3. Uniform Determination of Death Act (UDDA)
The act reads as follows: “An individual who has sustained either 1) Irreversible cessation of circulatory and respiratory functions, or 2) Irreversible cessation of all functions of the entire brain, including the brain stem, is dead.”

4. Brain Stem Function
*It serves as a connector between the brain and other organs of our body.
*It’s made up of three parts: midbrain, medulla oblongata and pons.
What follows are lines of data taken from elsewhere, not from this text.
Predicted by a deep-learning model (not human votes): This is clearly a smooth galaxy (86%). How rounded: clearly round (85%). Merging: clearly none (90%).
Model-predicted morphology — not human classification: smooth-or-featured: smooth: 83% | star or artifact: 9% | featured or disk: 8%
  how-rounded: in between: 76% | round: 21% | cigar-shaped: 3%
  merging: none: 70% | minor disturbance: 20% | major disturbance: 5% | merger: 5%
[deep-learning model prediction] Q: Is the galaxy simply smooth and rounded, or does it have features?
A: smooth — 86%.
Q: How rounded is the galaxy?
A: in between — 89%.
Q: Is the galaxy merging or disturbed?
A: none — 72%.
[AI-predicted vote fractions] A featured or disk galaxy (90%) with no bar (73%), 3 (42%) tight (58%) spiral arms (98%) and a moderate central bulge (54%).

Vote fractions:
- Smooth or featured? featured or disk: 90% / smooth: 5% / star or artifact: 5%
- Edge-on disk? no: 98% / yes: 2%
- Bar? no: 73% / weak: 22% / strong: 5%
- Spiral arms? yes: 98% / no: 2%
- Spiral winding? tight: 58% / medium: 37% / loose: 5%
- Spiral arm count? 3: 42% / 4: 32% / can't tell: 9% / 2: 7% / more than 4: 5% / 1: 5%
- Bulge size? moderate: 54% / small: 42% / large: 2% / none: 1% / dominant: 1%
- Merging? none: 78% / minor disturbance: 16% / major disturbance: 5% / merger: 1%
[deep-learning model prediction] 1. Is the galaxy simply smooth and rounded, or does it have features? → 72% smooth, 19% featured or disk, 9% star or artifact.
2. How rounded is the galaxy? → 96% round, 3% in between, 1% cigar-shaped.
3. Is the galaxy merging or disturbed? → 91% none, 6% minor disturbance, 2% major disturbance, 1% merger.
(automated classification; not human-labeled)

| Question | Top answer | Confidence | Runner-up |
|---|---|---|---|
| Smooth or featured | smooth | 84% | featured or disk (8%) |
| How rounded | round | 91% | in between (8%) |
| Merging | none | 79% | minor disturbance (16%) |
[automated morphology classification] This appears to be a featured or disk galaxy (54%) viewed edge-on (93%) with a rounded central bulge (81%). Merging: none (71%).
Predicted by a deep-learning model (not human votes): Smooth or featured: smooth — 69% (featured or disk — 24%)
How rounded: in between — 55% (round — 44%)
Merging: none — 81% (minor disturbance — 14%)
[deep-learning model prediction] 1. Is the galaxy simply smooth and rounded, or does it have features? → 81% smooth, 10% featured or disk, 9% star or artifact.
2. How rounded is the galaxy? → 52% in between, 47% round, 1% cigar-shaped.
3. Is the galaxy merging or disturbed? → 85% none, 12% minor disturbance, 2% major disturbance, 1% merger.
5. Midbrain: Controls the Visual and Auditory Systems
The movement of eye muscles
The movement of voluntary muscles
The respiratory muscles
It also…
Regulates autonomic functions and awareness
Regulates body temperature

6. Medulla Oblongata: Performs the Following Functions
Respiratory Center
Controls the movement of respiratory muscles
Regulates the rate of respiration
Vasomotor Center
Regulates blood pressure
Reflex Center
Regulates reflex actions like sneezing, coughing, swallowing, etc

7. Pons: Controls Automonic Functions
Regulates sleep patterns
Controls arousal functions like waking up or being alert

8. American Academy of Neurology (AAN) Clinical Guideline for Determining Brain Death in Adults
Establish irreversible and proximate cause of coma
Achieve normal core temperature
Achieve normal systolic blood pressure (> 100 mmHg)
Perform one neurologic exam
*Usually several hours after brain insult
*Some state statutes require 2 examinations

9. Determination of Brain Death
These three parameters are necessary to confirm irreversible functions of the brain:
Coma
Absence of brainstem reflexes
Apnea

10. Neurologic Assessment
Coma: Patients must lack all evidence of
responsiveness
Absence of brainstem reflexes:
No pupillary response
No ocular movements
No corneal reflex
No facial muscle movements
No pharyngeal and tracheal reflexes

11. Neurologic Assessment Apnea Testing
Positive Apnea Test
Respiratory movements are absent
Arterial PCO2 is > 60 mmHg (or 20 mmHg increase in arterial PCO2 over baseline)
Inconclusive Apnea Test
No appropriate rise in PCO2 over the baseline
If the patient is hemodynamically stable during the procedure the test may be repeated for a longer period of time (10-15 minutes)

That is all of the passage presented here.